# Used too much water in concrete



## me72 (Sep 26, 2016)

Hi.
A long background, before my question:
I'm making an outdoor shade umbrella stand, using a PVC pipe, in a large planter pot. The idea is to then fill it with some potting soil and plant some flowers in it.
I put a layer of pebbles and on it poured a 5 inch layer of concrete (it was of good consistency). As it did not seem to be heavy enough (to withstand windy conditions), I decided to add some more concrete.
My second batch of concrete was too watery (slush consistency), but as it was all the concrete I had left, I poured it on.
It set within ~24 hours (I had dowels in it, so water could seep through and the dowel holes stayed clear after I pulled them out).
However - the top layer of concrete has not fully dried, although it has been a week, since I poured it.
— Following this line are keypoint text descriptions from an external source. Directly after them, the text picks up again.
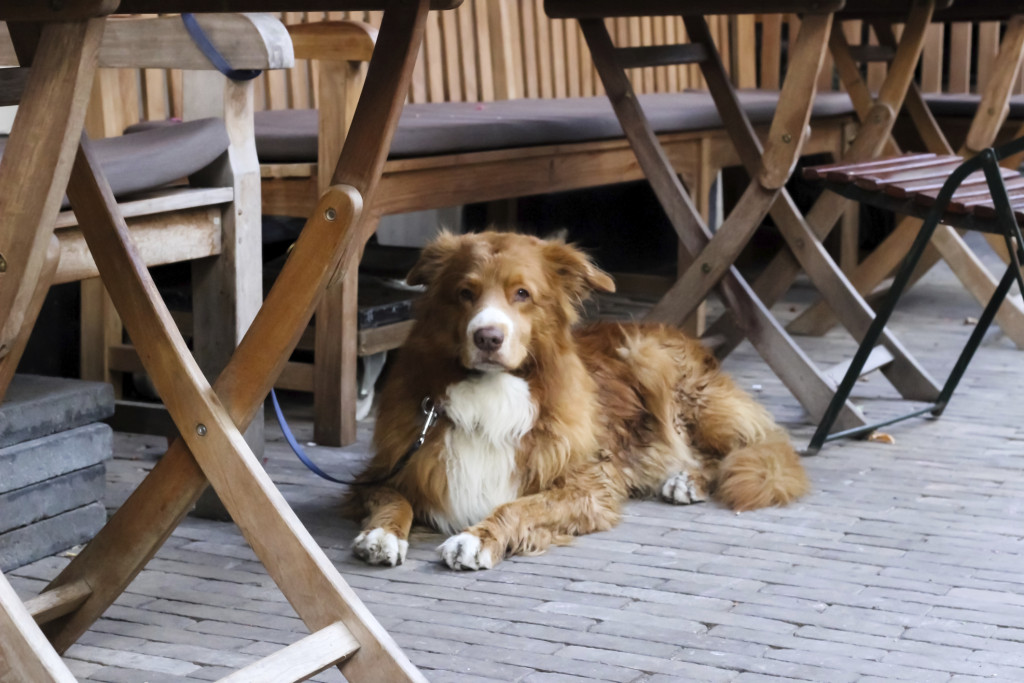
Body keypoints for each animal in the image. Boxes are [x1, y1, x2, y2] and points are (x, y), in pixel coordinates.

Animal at [346, 232, 806, 569]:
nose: (488, 337)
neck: (493, 391)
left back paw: (686, 479)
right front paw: (382, 534)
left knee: (729, 451)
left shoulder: (587, 485)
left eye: (522, 294)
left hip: (655, 365)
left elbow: (518, 506)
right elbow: (394, 500)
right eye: (464, 293)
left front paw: (477, 538)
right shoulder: (382, 470)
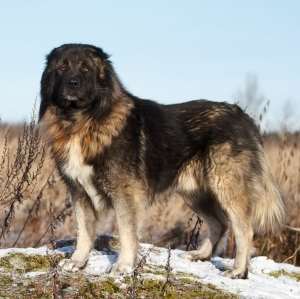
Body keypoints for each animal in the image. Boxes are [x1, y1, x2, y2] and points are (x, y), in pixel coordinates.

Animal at [38, 43, 284, 280]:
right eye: (61, 67)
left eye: (86, 69)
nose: (73, 83)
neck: (81, 121)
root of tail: (243, 115)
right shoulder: (79, 191)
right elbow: (84, 231)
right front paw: (77, 262)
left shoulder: (125, 193)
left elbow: (126, 232)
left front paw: (123, 267)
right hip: (194, 193)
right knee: (219, 223)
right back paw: (202, 255)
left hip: (227, 186)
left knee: (243, 229)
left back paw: (239, 271)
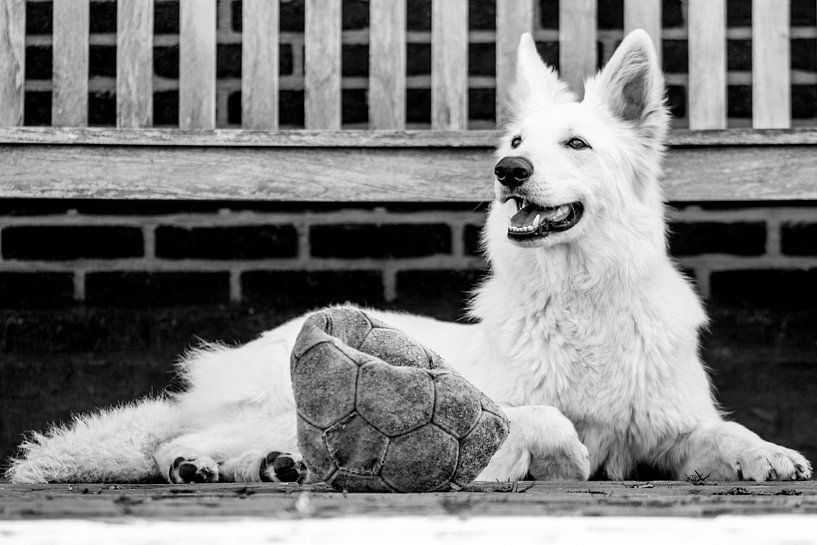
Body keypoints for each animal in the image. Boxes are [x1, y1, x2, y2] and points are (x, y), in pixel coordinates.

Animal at [6, 31, 808, 484]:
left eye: (576, 143)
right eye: (518, 144)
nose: (507, 172)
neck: (579, 298)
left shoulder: (669, 425)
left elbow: (720, 430)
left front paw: (768, 452)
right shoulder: (512, 416)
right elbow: (540, 419)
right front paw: (559, 453)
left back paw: (272, 466)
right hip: (279, 399)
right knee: (180, 433)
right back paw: (198, 461)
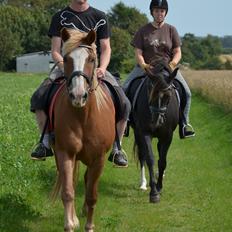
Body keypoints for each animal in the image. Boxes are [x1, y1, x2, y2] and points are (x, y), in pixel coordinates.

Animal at [51, 28, 115, 231]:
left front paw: (89, 226)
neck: (83, 117)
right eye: (66, 58)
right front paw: (70, 224)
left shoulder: (99, 159)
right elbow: (68, 192)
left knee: (87, 182)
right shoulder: (65, 153)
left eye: (92, 59)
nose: (78, 95)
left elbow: (92, 195)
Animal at [127, 61, 179, 203]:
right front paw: (154, 193)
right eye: (150, 92)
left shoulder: (167, 136)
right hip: (138, 133)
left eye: (168, 96)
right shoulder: (145, 133)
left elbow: (162, 161)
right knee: (142, 156)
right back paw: (144, 183)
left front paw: (159, 186)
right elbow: (150, 159)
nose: (157, 122)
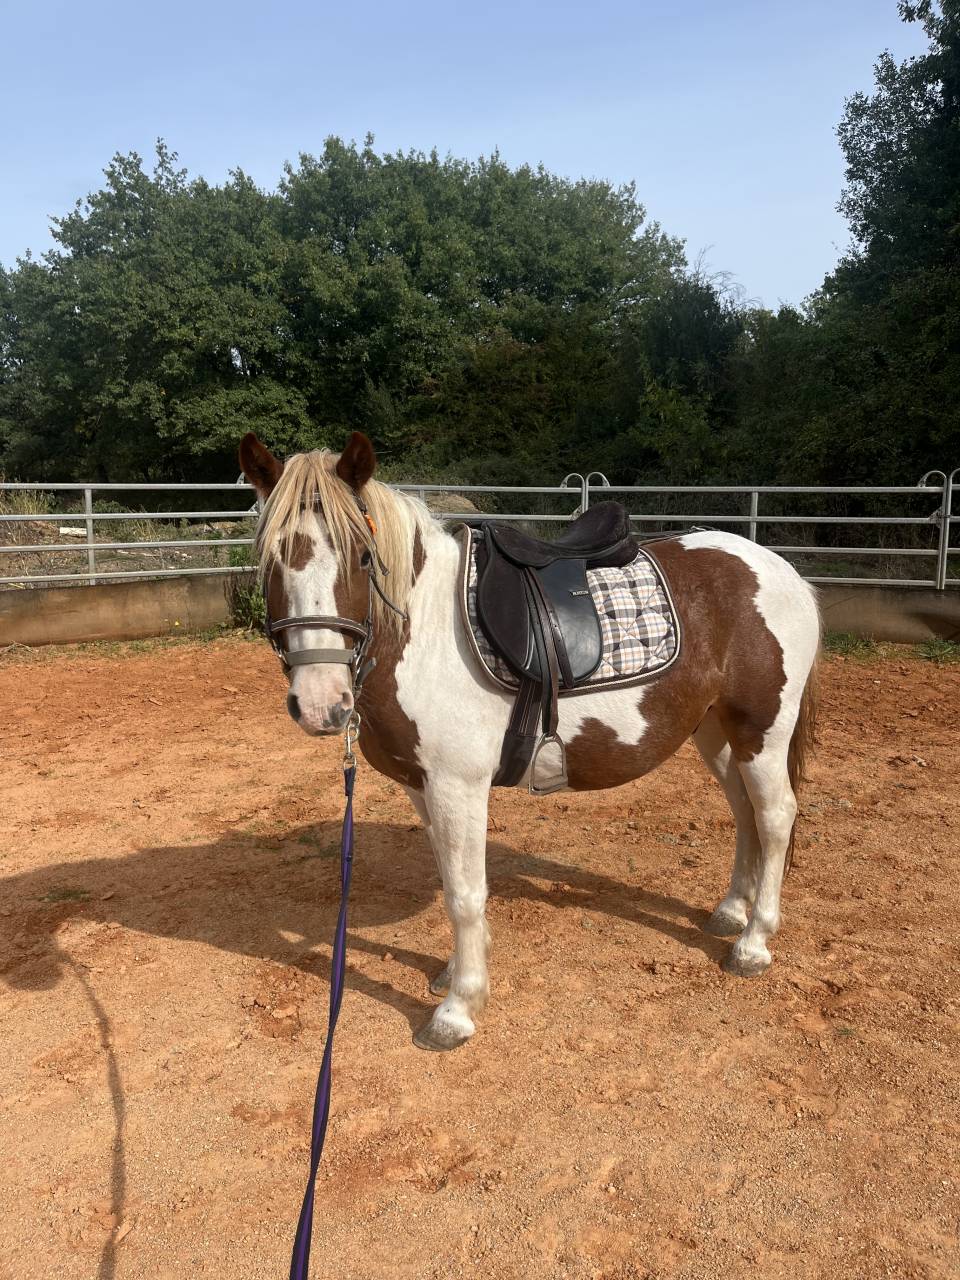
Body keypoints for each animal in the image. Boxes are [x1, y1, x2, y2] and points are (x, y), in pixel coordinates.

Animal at [238, 430, 820, 1051]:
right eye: (268, 559)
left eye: (364, 558)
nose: (321, 703)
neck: (424, 634)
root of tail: (783, 571)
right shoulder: (423, 787)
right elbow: (451, 879)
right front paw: (454, 972)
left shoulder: (458, 787)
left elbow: (465, 894)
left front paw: (458, 1008)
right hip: (715, 732)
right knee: (744, 811)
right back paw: (732, 911)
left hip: (762, 731)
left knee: (776, 816)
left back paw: (754, 943)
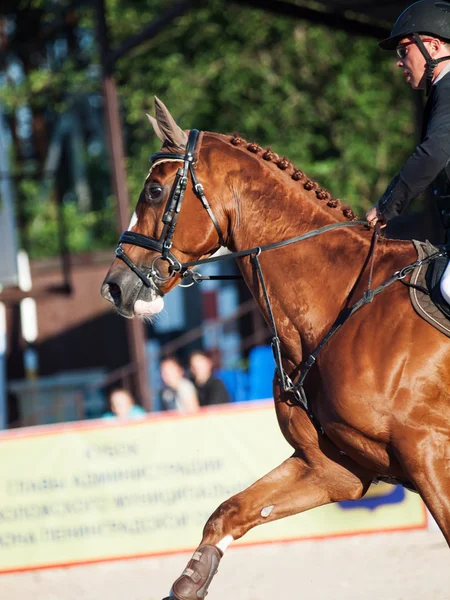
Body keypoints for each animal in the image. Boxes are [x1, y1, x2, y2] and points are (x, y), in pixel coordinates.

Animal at [101, 96, 450, 596]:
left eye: (153, 191)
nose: (114, 287)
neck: (340, 303)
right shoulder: (333, 467)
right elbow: (228, 512)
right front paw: (190, 581)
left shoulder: (429, 453)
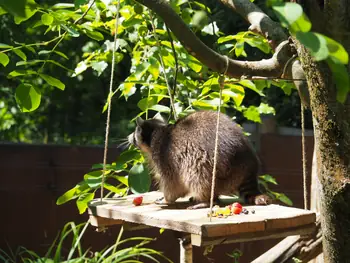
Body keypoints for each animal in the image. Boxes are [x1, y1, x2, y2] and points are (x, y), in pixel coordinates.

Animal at [129, 110, 270, 209]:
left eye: (135, 132)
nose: (128, 137)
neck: (156, 131)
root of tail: (248, 163)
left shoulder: (165, 155)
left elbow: (172, 184)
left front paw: (167, 198)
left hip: (214, 164)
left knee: (198, 175)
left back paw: (206, 200)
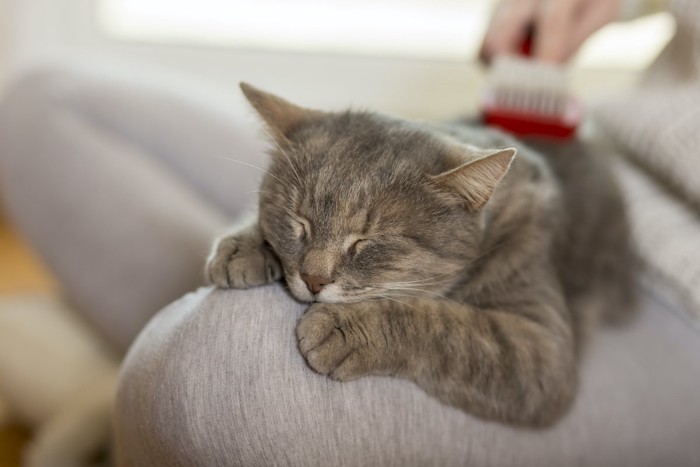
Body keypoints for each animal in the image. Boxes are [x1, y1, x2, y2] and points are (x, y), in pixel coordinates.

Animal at [205, 83, 636, 428]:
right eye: (299, 222)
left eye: (366, 241)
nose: (313, 280)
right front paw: (243, 245)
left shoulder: (541, 351)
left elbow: (446, 326)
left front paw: (346, 328)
It has a consistency of partially dried mud - I can leave my fingerprint impression on it, or pinch off a piece and it will crumble in my hand.
As can be seen in the pictures, the lower layer of concrete has dried and taken on a light gray color, while the upper layer is light brown in color.

The questions: 
1. Will it eventually dry out? 
2. Is there any point delaying putting the potting soil on it and planting some flowers in the pot?
3. Will the "bad" cement level adversely effect the flowers, in some way? Can it turn moldy, for example?
4. Is there some other solution, I may not be thinking of, to fix my project?

Thank you!
M.E.


----------



## nealtw (Sep 26, 2016)

It is what it is, won't likely get any harder, most of the chemicals are washed out, I would cover it with landscape fabric to keep the roots out of the holes.


----------



## Mastercarpenty (Sep 27, 2016)

The concrete will be permanently weak but if it holds together you're OK. All masonry leaches lime over time which may affect the soil's ph level. That can burn roots but a lot of plants can tolerate it so it's basically going to depend on what you plant there. 

Phil


----------



## oldognewtrick (Sep 28, 2016)

What about scrapping it all out and starting over and follow the mixing directions on the bag. Chalk it up as a learning experience. We've all had those moments.


----------